Each year at this event, a distinguished speaker is invited to address the group. A perusal of the program revealed that past speakers included U.S. Supreme Court justices, well-known publishers, and other famous individuals. This year, the invited speaker was none other than the president of my university, William R. Brody, MD, PhD.
His introductory comments grabbed my attention. "At the beginning of every school year," said Dr. Brody, "I tell my faculty the same thing. 'Be nice to your students who get As and Bs because they are your future colleagues on the faculty, but be especially nice to your students who get Cs and Ds because they are the people who will have their names on the new buildings on our campus.' "
He went on to say that success in life is defined in multiple ways, that many skill sets are important, and that grades are only one measure of academic achievement. He also talked about being at the stage in his life when he found himself asking questions about what he has accomplished in his life, whether he has made an important difference, and whether he has helped others.
For ophthalmologists, success probably is measured by different metrics along the way. In college and medical school, we use grades. During internship and residency, it's about our patients doing well and the feedback from faculty, Ophthalmic Knowledge of Assessment Program (OKAP) exam scores, and the board exam. In practice, it's about building a large and loyal following of patients and referring doctors, the number of patients on whom we operated successfully to restore vision, and the financial success of our practices.
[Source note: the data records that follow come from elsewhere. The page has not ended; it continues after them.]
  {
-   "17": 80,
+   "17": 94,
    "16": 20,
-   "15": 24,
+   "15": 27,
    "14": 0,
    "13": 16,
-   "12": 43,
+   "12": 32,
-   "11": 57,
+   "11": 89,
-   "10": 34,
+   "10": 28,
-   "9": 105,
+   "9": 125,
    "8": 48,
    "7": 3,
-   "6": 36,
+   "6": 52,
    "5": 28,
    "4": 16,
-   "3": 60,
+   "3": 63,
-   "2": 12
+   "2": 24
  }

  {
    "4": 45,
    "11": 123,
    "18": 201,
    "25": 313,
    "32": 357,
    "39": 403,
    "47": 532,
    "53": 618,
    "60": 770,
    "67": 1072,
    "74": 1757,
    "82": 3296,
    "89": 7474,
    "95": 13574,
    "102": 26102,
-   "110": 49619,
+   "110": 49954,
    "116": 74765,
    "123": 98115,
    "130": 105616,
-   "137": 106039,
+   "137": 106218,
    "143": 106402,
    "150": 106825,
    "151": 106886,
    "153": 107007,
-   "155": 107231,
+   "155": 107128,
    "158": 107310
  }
In academics, it gets a little fuzzier sometimes: Did we inspire our students and junior faculty colleagues, did we teach them how to think better than before, and did we start them on the paths to successful careers?
The same day I heard Johns Hopkins University President Brody say that the ultimate philanthropy of today's C and D students would build future university buildings, I learned about a study from Ohio State University about the relationship between IQ and wealth. It turns out that intelligence has little to do with being rich.
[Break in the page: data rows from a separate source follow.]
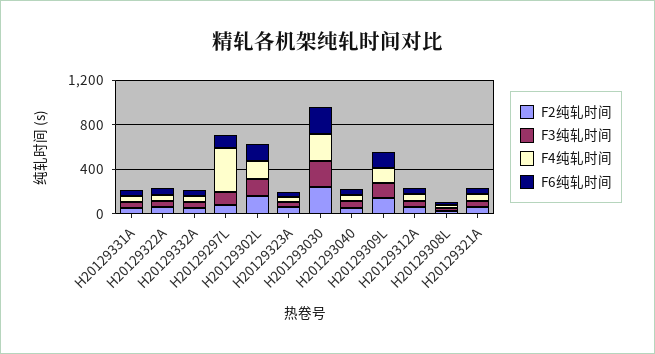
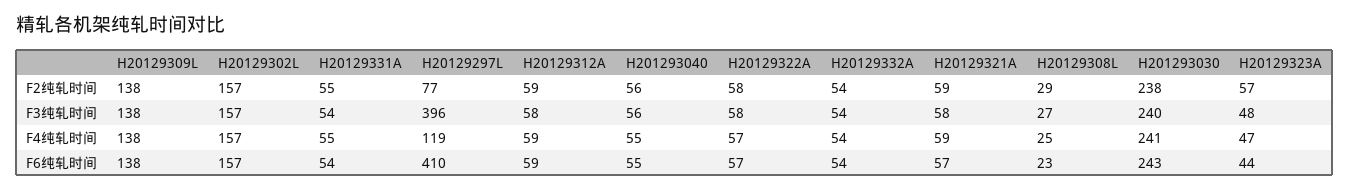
  {
    "F2纯轧时间": {
      "H20129331A": 55,
      "H20129322A": 58,
      "H20129332A": 54,
      "H20129297L": 77,
      "H20129302L": 157,
      "H20129323A": 57,
      "H201293030": 238,
      "H201293040": 56,
      "H20129309L": 138,
      "H20129312A": 59,
      "H20129308L": 29,
      "H20129321A": 59
    },
    "F3纯轧时间": {
      "H20129331A": 54,
      "H20129322A": 58,
      "H20129332A": 54,
-     "H20129297L": 100,
+     "H20129297L": 396,
      "H20129302L": 157,
      "H20129323A": 48,
      "H201293030": 240,
      "H201293040": 56,
      "H20129309L": 138,
      "H20129312A": 58,
      "H20129308L": 27,
      "H20129321A": 58
    },
    "F4纯轧时间": {
      "H20129331A": 55,
      "H20129322A": 57,
      "H20129332A": 54,
-     "H20129297L": 400,
+     "H20129297L": 119,
      "H20129302L": 157,
      "H20129323A": 47,
      "H201293030": 241,
      "H201293040": 55,
      "H20129309L": 138,
      "H20129312A": 59,
      "H20129308L": 25,
      "H20129321A": 59
    },
    "F6纯轧时间": {
      "H20129331A": 54,
      "H20129322A": 57,
      "H20129332A": 54,
-     "H20129297L": 100,
+     "H20129297L": 410,
      "H20129302L": 157,
      "H20129323A": 44,
      "H201293030": 243,
      "H201293040": 55,
      "H20129309L": 138,
      "H20129312A": 59,
      "H20129308L": 23,
      "H20129321A": 57
    }
  }

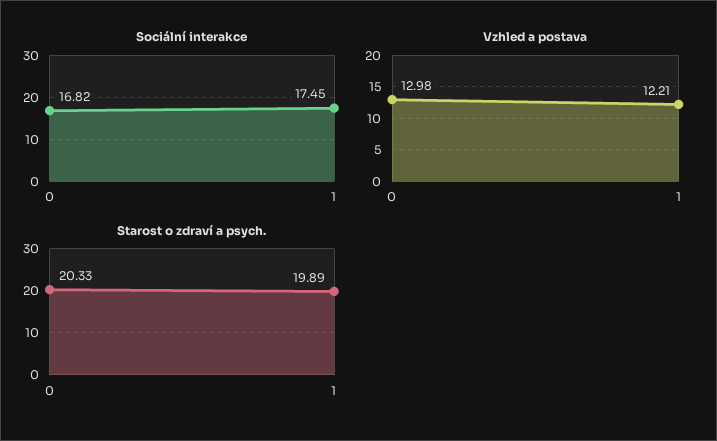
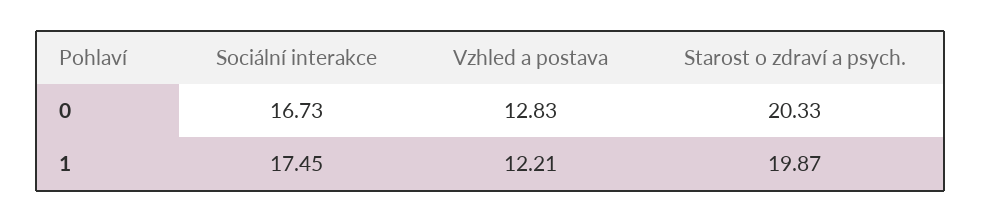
  {
    "Sociální interakce": {
-     "0": 16.82,
+     "0": 16.73,
      "1": 17.45
    },
    "Vzhled a postava": {
-     "0": 12.98,
+     "0": 12.83,
      "1": 12.21
    },
    "Starost o zdraví a psych.": {
      "0": 20.33,
-     "1": 19.89
+     "1": 19.87
    }
  }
Jay Zagorsky, PhD, a research scientist with the university's Center for Human Resource Research, found that people in the middle of the intelligence spectrum tend to have the fewest money problems. It's unclear why smarter people apparently earn good salaries but have trouble accumulating wealth, but one conjecture is that they can be overconfident and take excessive risks.
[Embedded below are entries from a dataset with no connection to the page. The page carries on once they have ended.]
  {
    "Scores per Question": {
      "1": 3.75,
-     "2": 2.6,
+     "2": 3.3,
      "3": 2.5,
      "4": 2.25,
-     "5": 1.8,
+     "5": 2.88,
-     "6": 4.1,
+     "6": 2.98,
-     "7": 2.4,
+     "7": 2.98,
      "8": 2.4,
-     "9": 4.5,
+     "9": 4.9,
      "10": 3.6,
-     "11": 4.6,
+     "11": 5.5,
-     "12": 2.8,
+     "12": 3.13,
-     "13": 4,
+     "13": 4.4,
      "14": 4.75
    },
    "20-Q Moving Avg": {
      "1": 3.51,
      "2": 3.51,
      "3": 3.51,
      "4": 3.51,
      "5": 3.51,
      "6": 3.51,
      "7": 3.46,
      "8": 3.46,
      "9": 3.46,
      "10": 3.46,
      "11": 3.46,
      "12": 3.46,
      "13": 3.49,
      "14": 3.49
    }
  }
What should we conclude? Should we tell our children that, instead of trying for As, Bs and Cs are good enough and that they should spend time doing other things so they are more well-rounded? Instead of encouraging our residents to get outstanding scores on the OKAP and board exams, should we tell them that just passing is fine and that the extra effort involved in trying to be in the 90th or higher percentile is an example of diminishing returns? Should ophthalmologists working on recertification do the absolute minimum necessary and take as little time as possible away from their practices, patients, and families?